Rewrite everything from the start of the records down to the line containing "- UI overlays and HUD", with "Tile-based" replaced by "Grid-based" and nothing else changed.

Collected data
<<<<

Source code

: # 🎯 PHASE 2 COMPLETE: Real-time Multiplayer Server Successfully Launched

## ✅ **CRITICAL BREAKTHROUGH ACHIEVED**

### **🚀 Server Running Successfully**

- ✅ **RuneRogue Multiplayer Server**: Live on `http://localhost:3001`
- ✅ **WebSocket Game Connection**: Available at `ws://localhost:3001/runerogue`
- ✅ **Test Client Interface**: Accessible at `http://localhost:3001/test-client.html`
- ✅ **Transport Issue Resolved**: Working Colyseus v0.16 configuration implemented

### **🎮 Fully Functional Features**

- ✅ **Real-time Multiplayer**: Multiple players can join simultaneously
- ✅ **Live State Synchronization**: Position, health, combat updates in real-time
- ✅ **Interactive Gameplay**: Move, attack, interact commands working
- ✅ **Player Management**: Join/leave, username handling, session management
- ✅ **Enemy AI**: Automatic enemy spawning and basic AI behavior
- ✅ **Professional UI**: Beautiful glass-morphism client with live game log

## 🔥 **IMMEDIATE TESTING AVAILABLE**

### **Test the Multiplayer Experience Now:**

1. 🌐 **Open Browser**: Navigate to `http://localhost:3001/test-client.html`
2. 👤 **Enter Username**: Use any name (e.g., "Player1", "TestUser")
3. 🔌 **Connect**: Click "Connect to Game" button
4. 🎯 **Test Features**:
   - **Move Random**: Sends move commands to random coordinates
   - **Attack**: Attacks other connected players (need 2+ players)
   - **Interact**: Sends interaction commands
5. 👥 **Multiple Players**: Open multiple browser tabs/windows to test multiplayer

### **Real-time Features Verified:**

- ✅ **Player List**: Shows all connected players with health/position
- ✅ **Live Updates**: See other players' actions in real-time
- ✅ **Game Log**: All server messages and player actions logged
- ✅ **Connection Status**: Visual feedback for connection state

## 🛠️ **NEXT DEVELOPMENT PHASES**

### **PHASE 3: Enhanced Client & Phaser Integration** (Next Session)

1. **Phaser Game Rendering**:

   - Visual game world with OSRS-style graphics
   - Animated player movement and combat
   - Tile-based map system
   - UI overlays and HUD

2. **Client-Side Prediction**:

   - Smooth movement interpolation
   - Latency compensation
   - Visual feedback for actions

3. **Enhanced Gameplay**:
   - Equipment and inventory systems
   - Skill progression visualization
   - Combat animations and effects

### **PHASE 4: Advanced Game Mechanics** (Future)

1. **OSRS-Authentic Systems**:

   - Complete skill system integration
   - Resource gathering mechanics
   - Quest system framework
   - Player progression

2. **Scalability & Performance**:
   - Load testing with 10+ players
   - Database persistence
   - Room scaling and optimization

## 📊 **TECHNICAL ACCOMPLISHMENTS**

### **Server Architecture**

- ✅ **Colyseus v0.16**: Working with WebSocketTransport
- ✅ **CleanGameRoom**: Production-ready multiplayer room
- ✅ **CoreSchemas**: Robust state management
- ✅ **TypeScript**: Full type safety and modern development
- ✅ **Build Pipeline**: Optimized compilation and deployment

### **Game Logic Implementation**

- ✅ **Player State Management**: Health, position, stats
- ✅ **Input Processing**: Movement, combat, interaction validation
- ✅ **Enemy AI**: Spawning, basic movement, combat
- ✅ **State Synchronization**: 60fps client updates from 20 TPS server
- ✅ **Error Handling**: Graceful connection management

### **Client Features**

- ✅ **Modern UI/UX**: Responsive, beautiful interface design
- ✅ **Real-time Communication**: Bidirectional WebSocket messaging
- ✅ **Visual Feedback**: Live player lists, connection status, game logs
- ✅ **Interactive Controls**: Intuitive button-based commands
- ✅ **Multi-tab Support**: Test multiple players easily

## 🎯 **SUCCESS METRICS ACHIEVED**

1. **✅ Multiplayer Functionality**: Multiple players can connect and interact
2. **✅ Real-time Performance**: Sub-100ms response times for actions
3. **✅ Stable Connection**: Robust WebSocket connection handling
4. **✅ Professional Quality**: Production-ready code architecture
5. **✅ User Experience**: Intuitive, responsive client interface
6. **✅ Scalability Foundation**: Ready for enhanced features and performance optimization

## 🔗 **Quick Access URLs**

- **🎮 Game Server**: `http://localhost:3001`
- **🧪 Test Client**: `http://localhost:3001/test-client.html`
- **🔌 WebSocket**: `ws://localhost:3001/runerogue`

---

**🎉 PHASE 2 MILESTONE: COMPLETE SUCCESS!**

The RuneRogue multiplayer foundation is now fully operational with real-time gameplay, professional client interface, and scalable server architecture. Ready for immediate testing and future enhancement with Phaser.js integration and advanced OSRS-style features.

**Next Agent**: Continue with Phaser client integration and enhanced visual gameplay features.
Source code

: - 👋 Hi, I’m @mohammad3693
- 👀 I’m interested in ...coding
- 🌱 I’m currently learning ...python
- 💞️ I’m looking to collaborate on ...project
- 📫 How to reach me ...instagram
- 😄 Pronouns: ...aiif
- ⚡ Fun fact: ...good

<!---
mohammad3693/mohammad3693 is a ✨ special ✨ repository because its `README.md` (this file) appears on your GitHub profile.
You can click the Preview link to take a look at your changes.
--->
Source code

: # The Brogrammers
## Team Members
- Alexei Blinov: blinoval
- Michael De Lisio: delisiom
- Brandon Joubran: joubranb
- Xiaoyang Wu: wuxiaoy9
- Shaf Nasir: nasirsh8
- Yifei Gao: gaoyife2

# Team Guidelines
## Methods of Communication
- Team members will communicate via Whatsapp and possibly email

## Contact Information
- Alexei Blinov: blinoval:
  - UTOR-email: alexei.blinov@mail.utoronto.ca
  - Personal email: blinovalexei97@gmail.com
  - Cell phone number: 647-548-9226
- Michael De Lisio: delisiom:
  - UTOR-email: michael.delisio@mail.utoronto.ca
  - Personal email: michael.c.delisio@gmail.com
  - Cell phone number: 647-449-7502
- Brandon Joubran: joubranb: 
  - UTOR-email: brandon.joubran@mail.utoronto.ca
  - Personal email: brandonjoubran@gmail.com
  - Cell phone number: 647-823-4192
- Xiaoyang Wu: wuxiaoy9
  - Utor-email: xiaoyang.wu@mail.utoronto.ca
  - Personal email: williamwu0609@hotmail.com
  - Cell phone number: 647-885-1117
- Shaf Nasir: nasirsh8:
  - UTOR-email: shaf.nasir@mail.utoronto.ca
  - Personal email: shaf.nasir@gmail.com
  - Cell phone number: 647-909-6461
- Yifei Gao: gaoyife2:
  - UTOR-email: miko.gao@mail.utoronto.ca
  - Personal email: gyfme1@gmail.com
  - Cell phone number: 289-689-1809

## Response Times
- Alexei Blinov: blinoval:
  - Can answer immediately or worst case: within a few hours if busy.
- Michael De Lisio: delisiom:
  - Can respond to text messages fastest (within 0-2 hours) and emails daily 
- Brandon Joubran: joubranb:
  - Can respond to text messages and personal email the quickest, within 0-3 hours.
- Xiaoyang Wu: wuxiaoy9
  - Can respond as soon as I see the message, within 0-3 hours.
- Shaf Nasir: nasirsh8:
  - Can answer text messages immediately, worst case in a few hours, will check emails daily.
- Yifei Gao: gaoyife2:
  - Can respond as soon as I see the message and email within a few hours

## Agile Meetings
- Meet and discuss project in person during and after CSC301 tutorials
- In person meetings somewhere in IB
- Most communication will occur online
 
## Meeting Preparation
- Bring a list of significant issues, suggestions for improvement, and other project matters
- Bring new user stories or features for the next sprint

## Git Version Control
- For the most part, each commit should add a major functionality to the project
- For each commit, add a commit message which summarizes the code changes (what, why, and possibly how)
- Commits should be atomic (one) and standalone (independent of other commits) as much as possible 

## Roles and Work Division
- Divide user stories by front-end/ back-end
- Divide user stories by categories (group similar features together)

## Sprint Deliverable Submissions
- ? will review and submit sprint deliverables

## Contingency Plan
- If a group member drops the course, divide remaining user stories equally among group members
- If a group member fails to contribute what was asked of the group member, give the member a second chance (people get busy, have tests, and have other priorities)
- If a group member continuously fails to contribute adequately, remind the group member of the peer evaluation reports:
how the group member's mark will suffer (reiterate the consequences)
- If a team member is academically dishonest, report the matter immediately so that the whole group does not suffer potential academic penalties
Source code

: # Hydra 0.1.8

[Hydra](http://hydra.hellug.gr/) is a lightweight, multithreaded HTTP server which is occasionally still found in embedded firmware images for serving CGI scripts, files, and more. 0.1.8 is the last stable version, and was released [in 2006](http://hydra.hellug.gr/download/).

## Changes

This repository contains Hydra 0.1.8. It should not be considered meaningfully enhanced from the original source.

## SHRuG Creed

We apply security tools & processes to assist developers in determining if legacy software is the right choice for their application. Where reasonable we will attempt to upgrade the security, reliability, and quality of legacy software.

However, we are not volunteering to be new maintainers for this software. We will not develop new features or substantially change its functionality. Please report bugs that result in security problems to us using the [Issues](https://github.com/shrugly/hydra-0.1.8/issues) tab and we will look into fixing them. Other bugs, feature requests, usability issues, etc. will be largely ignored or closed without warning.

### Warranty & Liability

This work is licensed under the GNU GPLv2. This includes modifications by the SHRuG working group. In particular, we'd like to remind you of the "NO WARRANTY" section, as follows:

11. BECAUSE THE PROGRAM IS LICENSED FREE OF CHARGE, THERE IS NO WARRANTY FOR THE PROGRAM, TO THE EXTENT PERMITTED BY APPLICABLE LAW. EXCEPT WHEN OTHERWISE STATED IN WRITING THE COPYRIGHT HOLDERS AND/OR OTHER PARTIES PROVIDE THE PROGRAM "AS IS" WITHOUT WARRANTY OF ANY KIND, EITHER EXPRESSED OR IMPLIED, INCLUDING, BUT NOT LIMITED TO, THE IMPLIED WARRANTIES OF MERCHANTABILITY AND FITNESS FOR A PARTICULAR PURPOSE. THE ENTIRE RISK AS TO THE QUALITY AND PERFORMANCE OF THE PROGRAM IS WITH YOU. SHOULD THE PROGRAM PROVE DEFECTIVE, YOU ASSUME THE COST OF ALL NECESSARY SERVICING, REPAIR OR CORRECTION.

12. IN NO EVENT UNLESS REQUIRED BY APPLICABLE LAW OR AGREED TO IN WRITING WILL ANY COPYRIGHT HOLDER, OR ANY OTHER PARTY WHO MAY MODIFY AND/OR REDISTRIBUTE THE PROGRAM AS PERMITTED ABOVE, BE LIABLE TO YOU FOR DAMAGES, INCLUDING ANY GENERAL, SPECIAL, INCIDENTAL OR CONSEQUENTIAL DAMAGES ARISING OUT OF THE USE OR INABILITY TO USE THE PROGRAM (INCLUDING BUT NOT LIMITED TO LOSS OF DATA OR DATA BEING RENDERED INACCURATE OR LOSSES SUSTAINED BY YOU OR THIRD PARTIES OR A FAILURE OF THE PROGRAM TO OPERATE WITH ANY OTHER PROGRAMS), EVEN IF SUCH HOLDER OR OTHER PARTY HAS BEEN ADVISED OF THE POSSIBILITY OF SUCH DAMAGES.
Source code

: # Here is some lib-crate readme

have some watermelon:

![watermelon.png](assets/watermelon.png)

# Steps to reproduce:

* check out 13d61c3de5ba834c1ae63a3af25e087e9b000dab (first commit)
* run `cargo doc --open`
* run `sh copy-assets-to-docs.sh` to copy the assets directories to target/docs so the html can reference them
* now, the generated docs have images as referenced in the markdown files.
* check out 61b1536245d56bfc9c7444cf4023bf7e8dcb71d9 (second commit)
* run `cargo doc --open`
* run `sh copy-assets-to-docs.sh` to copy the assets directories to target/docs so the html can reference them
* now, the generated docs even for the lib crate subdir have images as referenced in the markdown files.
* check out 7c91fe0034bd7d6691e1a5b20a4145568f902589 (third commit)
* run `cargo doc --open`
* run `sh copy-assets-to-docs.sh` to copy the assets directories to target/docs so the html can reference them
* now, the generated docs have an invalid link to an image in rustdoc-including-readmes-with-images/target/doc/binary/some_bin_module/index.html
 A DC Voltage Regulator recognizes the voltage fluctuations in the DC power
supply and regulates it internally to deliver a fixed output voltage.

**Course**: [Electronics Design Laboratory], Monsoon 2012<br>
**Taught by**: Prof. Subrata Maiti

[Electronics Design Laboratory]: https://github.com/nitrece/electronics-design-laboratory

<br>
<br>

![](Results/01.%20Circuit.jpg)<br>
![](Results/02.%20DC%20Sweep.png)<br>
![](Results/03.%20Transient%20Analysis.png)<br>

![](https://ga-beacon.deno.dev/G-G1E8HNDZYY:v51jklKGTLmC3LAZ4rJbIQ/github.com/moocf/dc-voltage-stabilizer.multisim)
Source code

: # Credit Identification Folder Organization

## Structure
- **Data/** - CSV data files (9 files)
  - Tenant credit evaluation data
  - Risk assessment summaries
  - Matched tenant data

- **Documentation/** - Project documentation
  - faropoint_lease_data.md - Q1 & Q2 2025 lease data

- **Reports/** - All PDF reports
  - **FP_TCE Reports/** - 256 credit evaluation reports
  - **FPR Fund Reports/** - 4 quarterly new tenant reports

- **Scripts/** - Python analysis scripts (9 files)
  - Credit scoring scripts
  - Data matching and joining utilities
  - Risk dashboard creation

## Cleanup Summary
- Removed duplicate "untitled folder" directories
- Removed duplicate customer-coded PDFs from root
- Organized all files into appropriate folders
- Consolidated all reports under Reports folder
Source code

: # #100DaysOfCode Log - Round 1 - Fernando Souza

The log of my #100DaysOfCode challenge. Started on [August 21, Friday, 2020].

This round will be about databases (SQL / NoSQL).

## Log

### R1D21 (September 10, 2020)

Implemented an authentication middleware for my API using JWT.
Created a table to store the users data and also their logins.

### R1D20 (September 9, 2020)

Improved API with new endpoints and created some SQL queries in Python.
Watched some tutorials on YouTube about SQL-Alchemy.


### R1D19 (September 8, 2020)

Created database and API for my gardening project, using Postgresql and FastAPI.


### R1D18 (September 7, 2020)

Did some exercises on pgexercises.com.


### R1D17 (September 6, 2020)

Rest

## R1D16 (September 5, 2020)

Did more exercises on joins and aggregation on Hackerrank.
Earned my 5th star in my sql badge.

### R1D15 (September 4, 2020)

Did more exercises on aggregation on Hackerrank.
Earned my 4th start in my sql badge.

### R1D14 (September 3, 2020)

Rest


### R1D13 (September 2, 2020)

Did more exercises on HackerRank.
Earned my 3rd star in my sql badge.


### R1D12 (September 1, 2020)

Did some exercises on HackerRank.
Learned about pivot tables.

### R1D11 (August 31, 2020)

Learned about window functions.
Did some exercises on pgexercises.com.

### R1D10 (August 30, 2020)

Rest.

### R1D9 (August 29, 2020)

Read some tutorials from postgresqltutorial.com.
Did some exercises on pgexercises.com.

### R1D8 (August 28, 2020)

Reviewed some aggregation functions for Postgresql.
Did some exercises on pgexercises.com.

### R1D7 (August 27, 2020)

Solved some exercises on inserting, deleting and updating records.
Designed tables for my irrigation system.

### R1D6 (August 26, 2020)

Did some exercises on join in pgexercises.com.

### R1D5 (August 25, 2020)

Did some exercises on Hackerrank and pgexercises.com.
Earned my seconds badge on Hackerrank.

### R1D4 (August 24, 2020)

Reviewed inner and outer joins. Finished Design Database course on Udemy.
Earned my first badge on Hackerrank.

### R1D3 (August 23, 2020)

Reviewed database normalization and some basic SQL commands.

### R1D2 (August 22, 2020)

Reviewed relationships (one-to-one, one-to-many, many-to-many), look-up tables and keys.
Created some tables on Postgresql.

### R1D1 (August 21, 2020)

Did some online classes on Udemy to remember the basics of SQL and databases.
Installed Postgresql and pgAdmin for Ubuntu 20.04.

>>>>

**Result of the task:**
Source code

: # 🎯 PHASE 2 COMPLETE: Real-time Multiplayer Server Successfully Launched

## ✅ **CRITICAL BREAKTHROUGH ACHIEVED**

### **🚀 Server Running Successfully**

- ✅ **RuneRogue Multiplayer Server**: Live on `http://localhost:3001`
- ✅ **WebSocket Game Connection**: Available at `ws://localhost:3001/runerogue`
- ✅ **Test Client Interface**: Accessible at `http://localhost:3001/test-client.html`
- ✅ **Transport Issue Resolved**: Working Colyseus v0.16 configuration implemented

### **🎮 Fully Functional Features**

- ✅ **Real-time Multiplayer**: Multiple players can join simultaneously
- ✅ **Live State Synchronization**: Position, health, combat updates in real-time
- ✅ **Interactive Gameplay**: Move, attack, interact commands working
- ✅ **Player Management**: Join/leave, username handling, session management
- ✅ **Enemy AI**: Automatic enemy spawning and basic AI behavior
- ✅ **Professional UI**: Beautiful glass-morphism client with live game log

## 🔥 **IMMEDIATE TESTING AVAILABLE**

### **Test the Multiplayer Experience Now:**

1. 🌐 **Open Browser**: Navigate to `http://localhost:3001/test-client.html`
2. 👤 **Enter Username**: Use any name (e.g., "Player1", "TestUser")
3. 🔌 **Connect**: Click "Connect to Game" button
4. 🎯 **Test Features**:
   - **Move Random**: Sends move commands to random coordinates
   - **Attack**: Attacks other connected players (need 2+ players)
   - **Interact**: Sends interaction commands
5. 👥 **Multiple Players**: Open multiple browser tabs/windows to test multiplayer

### **Real-time Features Verified:**

- ✅ **Player List**: Shows all connected players with health/position
- ✅ **Live Updates**: See other players' actions in real-time
- ✅ **Game Log**: All server messages and player actions logged
- ✅ **Connection Status**: Visual feedback for connection state

## 🛠️ **NEXT DEVELOPMENT PHASES**

### **PHASE 3: Enhanced Client & Phaser Integration** (Next Session)

1. **Phaser Game Rendering**:

   - Visual game world with OSRS-style graphics
   - Animated player movement and combat
   - Grid-based map system
   - UI overlays and HUD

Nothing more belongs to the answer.